> [Required action] Lines from the one containing "left elbow: (834, 331)" through the last line of the data below are to be returned exactly; leave out the rest.

Extracted data entries
Content starts

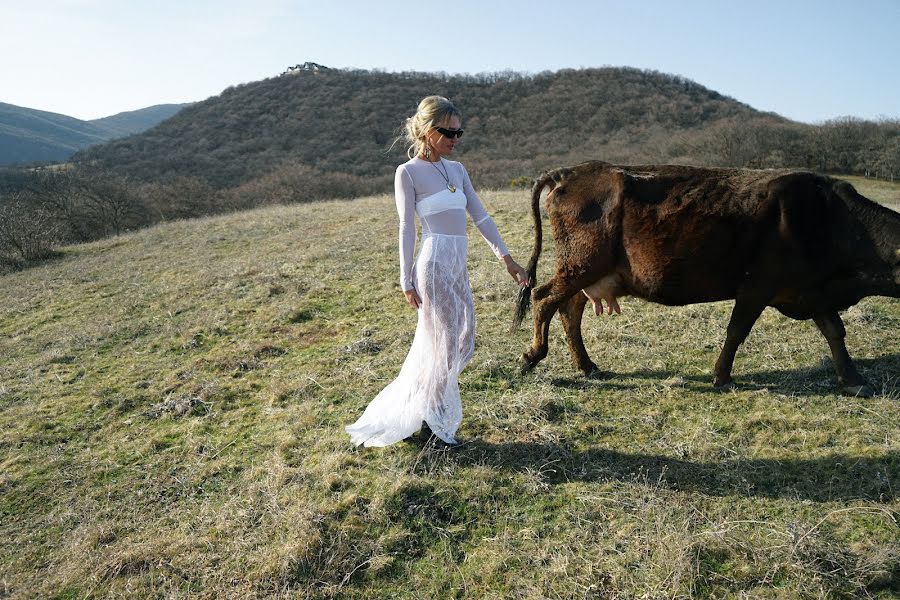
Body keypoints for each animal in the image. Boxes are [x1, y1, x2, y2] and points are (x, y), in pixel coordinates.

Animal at [512, 161, 900, 394]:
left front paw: (853, 379)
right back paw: (532, 356)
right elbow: (737, 331)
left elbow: (834, 331)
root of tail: (573, 171)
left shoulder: (811, 289)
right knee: (544, 298)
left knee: (569, 311)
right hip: (581, 265)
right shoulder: (757, 286)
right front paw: (722, 376)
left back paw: (587, 365)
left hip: (588, 272)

Content ends

> [Response below]
left elbow: (834, 331)
root of tail: (573, 171)
left shoulder: (811, 289)
right knee: (544, 298)
left knee: (569, 311)
right hip: (581, 265)
right shoulder: (757, 286)
right front paw: (722, 376)
left back paw: (587, 365)
left hip: (588, 272)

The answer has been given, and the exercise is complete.